> [Consigne]:
D'après l'extrait à lire, répondez brièvement à chaque question.
1. En quelle année a eu lieu la Conférence d'Helsinki ?
2. En 2016, quelle part de la production brute de l'industrie manufacturière représentait le complexe militaire-industriel russe ?
3. Combien de missiles sol-air Strela Berlin a-t-il offerts ?

> [Extrait à lire]:

..........

Élément aggravant, cette dégradation continue des rapports entre Russes et occidentaux, matérialisée par l'extension de l'OTAN, s'est traduite progressivement également par la mise à l'écart et la perte de substance de l'OSCE (Organisation pour la sécurité et la coopération en Europe) qui aurait pu constituer le cadre idéal de la construction d'une nouvelle sécurité commune entre tous les pays européens).
Ne pas accepter la brutalité et l'illégalité de la décision de Poutine d'envahir militairement un autre pays n'empêche pas d'être lucide sur le contexte géo-politique dans lequel s'est produite cette agression.

Quelle solution ? De fait, demain, tous les éléments pour reconstruire la confiance entre pays européens seront à reconstruire, l'hypothèse avancée par beaucoup d'une nouvelle Conférence européenne pourrait permettre de remettre sur la table tous ces problèmes, à condition qu'y soient associés, sous une forme adaptée, les divers composants des sociétés civiles européennes dont l'expérience et l'implication ont beaucoup grandi depuis 1975, date de la Conférence d'Helsinki, qui, dans un autre contexte, avait contribué à donner un élan à la coopération en Europe.

Ma deuxième piste de réflexion relative à l'attitude des différents États avant et pendant le déroulement de la guerre d'invasion russe est de comprendre à qui, en dehors des absurdes et criminels fantasmes de puissance de la russie, profite le chaos ainsi créé.
Il est clair que depuis 2014, la militarisation de la région a connu un essor extraordinaire.  L'armée russe a réorganisé sa structuration et modernisé ses armements. Le complexe militaire-industriel russe a connu un développement rapide et représente en 2016, 50 % de la production brute de l'industrie manufacturière selon le chercheur Vladislav Inozemtsev (IFRI). Malgré les obstacles provoqués par les sanctions économiques occidentales, notamment sur le plan technologique, les renouvellements de matériels militaires nécessaires ppour compenser les pertes russes donneront encore un coup de fouet au secteur.
De l'autre côté, depuis 2014, l'Ukraine a reçu un fort soutien militaire occidental, l'ambassadeur américain à Kiev a affirmé que depuis 2014, les États-Unis ont fourni à l’Ukraine plus de 2,5 milliards de dollars d’aides pour renforcer sa sécurité.
Depuis le début de l'attaque russe, au moins seize pays de l'Otan, ainsi que deux habituellement neutres, selon un décompte du journal "Les Échos", ont fourni des armes au gouvernement ukrainien. Washington a et va procurer 1400 missiles portables Stinger contre les hélicoptères, en sus des 500 fournis par l'Allemagne et de ceux promis par la Lettonie, la Lituanie, l'Italie et les Pays-Bas. Berlin a offert 2.700 missiles sol-air Strela des entrepôts de l'ex-RDA, Washington va aussi fournir 2.000 missiles Javelin, d'une portée de 2,5 km, en sus des 2.600 déjà acheminés contre les chars. Beaucoup de pays de l'Est offrent des stocks de matériels de l'ère-soviétique et réclament à l'OTAN, en échange, leur remplacement par des modèles dernier cri (mais qui coûtent beaucoup plus cher). Le complexe militaro-industriel, notamment américain, voit donc sans déplaisir le prolongement des hostilités qui viennent alimenter un secteur qui était en ralentissement économique.

..........

> [Entrées du corpus]:
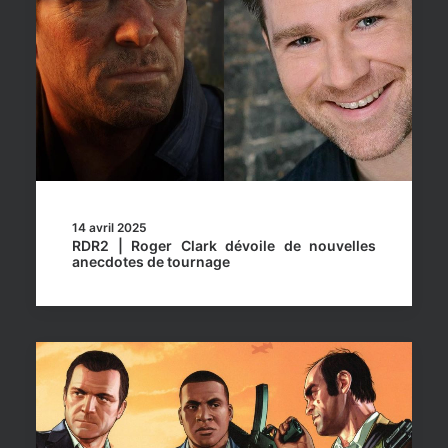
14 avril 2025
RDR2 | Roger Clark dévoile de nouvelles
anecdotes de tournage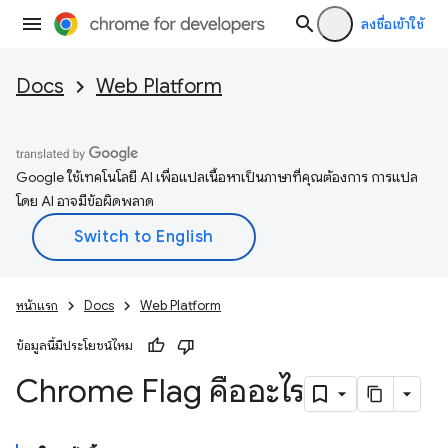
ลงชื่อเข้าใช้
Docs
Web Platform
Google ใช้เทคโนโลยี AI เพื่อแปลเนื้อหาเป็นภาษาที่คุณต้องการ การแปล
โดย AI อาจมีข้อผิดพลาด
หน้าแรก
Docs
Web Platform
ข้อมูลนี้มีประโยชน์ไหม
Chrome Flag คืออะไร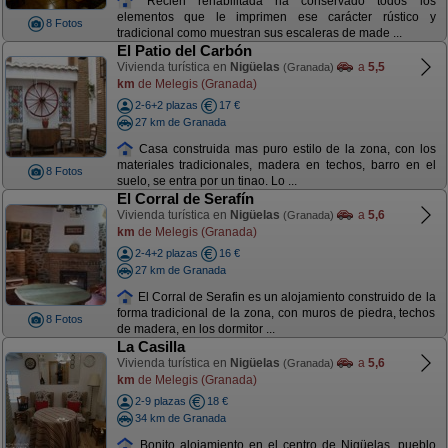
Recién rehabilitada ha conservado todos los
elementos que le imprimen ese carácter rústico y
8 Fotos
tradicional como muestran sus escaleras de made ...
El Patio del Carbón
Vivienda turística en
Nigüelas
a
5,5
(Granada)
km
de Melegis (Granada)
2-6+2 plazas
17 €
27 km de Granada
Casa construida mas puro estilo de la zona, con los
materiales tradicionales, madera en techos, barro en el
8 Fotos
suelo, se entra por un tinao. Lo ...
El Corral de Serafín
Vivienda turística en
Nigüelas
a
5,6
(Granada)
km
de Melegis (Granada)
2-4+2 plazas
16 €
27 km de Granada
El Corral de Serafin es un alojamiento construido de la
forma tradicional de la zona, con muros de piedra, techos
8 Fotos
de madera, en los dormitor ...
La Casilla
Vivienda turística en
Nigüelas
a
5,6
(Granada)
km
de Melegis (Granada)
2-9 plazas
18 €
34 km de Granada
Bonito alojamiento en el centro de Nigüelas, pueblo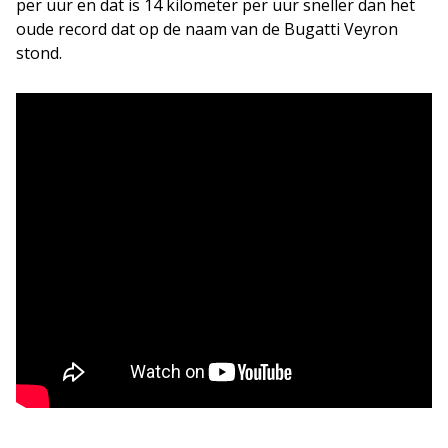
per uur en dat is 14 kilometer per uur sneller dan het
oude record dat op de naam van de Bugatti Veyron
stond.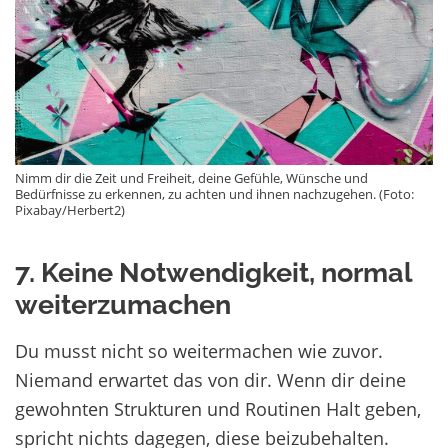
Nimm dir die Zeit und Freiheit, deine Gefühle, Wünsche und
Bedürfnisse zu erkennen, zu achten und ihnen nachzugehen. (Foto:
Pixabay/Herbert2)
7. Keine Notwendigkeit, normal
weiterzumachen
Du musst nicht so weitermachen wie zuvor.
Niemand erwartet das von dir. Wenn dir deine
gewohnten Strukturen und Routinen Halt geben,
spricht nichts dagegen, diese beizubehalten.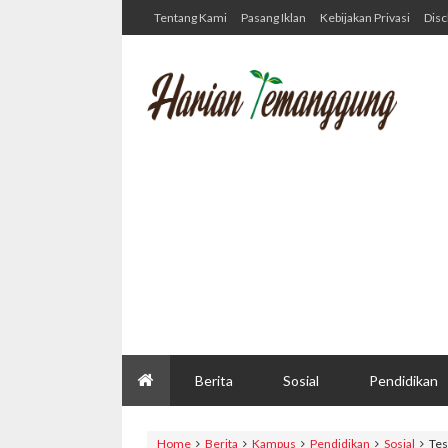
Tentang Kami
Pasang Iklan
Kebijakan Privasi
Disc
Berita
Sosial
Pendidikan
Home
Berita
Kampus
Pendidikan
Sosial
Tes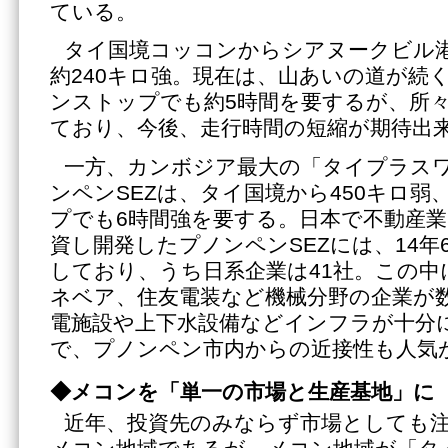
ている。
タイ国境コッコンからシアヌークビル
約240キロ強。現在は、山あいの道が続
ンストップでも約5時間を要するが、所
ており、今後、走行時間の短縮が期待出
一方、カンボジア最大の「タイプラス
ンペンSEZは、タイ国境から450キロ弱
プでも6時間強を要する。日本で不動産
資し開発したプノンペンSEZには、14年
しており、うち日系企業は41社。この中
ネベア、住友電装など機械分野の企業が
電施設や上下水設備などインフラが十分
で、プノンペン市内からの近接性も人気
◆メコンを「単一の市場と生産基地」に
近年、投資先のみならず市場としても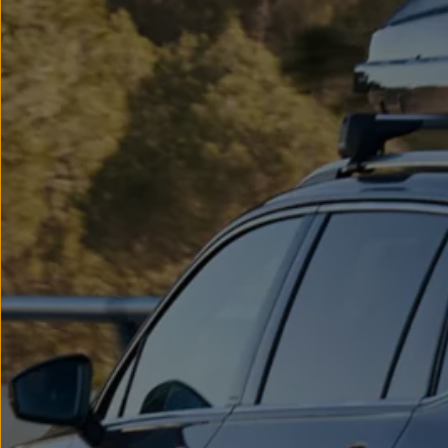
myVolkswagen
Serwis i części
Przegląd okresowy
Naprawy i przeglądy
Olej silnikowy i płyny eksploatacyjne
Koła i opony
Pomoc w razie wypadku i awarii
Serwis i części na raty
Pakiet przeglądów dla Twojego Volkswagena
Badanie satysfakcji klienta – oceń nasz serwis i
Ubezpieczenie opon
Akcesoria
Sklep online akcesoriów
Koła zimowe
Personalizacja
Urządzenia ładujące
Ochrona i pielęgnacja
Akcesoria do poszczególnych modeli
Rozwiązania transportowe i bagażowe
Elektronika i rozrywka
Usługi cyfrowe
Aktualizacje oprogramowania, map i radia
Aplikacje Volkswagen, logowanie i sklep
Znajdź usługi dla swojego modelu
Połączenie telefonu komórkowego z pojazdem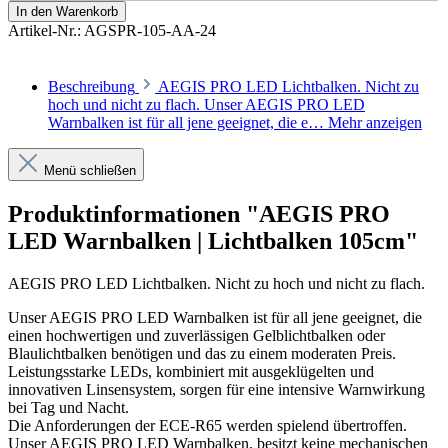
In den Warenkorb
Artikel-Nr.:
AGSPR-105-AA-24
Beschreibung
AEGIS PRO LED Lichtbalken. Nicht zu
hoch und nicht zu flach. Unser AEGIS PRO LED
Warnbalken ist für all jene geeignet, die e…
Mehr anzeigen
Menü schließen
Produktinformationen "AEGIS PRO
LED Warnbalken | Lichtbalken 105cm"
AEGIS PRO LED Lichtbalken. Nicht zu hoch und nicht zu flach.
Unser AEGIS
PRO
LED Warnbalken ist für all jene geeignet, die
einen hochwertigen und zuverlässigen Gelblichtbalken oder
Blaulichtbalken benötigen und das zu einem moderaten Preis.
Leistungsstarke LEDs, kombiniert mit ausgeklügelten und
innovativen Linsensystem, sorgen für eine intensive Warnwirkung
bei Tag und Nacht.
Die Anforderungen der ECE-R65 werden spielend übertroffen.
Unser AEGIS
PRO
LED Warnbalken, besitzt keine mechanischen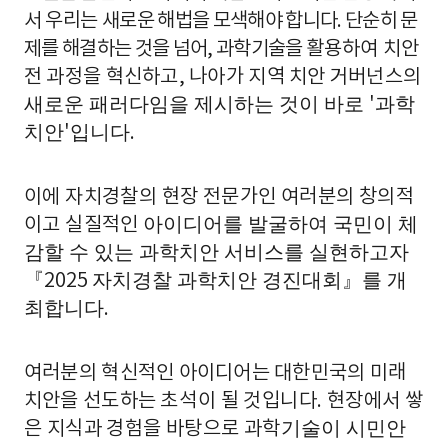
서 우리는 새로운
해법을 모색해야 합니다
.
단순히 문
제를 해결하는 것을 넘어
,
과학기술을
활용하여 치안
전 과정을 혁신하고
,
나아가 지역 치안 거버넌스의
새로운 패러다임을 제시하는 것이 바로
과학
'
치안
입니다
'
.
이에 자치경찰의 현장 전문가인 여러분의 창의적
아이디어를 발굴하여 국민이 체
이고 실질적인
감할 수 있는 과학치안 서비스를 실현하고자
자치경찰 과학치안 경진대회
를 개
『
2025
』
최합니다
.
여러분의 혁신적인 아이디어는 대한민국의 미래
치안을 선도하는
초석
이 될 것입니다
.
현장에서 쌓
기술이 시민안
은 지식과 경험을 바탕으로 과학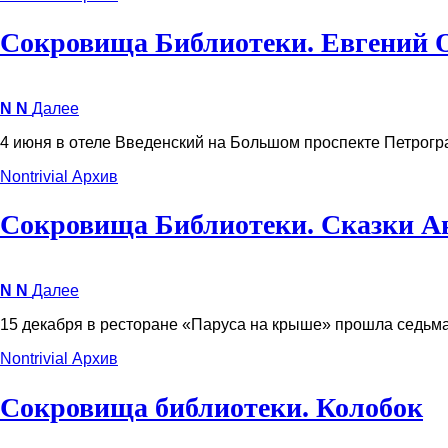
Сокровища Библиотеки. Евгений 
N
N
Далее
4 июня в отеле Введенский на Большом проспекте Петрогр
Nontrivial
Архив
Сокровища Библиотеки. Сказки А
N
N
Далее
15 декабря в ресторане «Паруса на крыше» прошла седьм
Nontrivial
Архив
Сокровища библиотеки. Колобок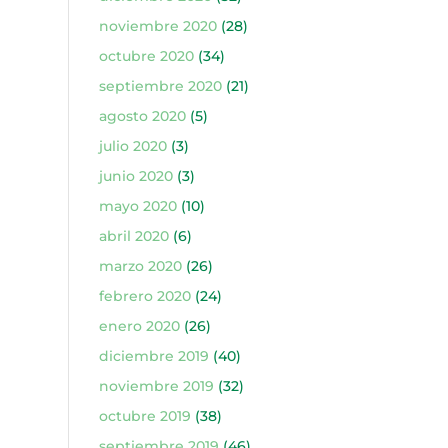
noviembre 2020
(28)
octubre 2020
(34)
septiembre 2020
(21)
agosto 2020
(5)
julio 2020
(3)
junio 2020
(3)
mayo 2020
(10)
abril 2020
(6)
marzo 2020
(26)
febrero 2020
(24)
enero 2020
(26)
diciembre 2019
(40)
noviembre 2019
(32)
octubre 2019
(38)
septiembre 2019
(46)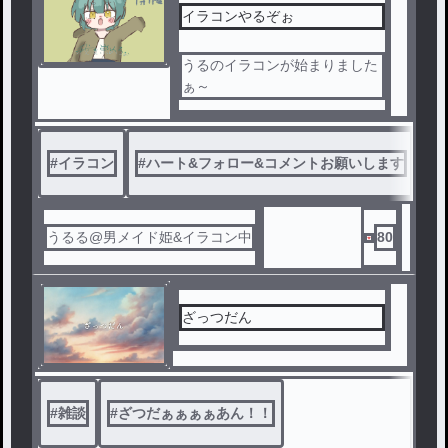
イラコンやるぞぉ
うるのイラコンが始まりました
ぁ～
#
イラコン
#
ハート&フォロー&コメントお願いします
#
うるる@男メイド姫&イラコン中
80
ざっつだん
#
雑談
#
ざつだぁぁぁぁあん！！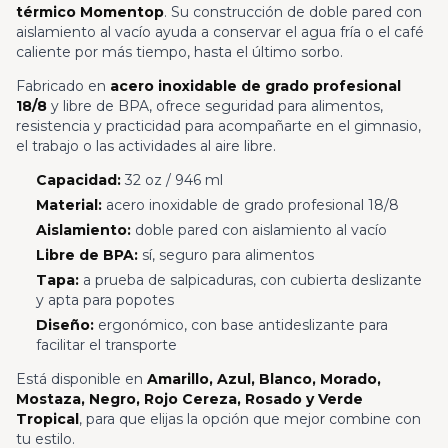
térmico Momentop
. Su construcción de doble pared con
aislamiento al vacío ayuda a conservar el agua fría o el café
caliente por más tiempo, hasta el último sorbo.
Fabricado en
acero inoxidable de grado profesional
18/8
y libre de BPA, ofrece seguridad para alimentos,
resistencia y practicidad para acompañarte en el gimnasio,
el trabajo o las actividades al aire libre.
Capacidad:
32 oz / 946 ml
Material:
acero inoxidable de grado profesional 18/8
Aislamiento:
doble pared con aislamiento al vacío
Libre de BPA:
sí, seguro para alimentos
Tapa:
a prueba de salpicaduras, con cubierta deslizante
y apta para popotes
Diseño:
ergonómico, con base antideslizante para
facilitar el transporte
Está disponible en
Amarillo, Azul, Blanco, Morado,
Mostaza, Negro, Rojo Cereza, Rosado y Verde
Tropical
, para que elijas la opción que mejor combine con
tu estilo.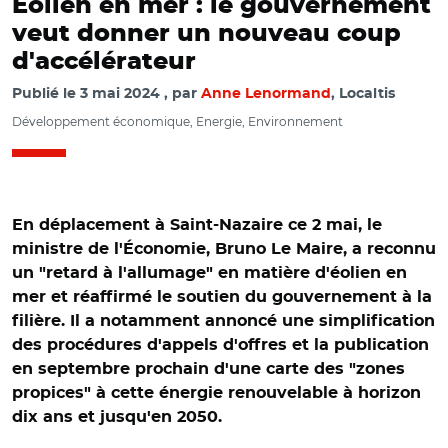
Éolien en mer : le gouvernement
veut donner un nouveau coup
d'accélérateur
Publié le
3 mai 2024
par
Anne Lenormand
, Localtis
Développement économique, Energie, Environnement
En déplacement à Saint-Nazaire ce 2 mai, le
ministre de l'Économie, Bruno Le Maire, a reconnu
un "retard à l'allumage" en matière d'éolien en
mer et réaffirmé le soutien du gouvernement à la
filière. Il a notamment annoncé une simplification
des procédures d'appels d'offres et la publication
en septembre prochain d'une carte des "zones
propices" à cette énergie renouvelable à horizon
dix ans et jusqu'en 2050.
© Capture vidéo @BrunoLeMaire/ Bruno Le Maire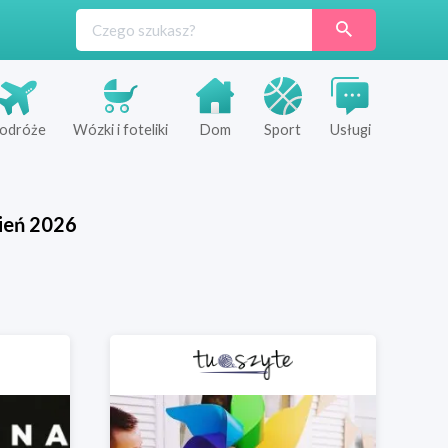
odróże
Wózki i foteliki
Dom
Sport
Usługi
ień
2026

..........

> [Réponse rédigée]:
1. En 1975.
2. 50 %.
3. 2.700 missiles.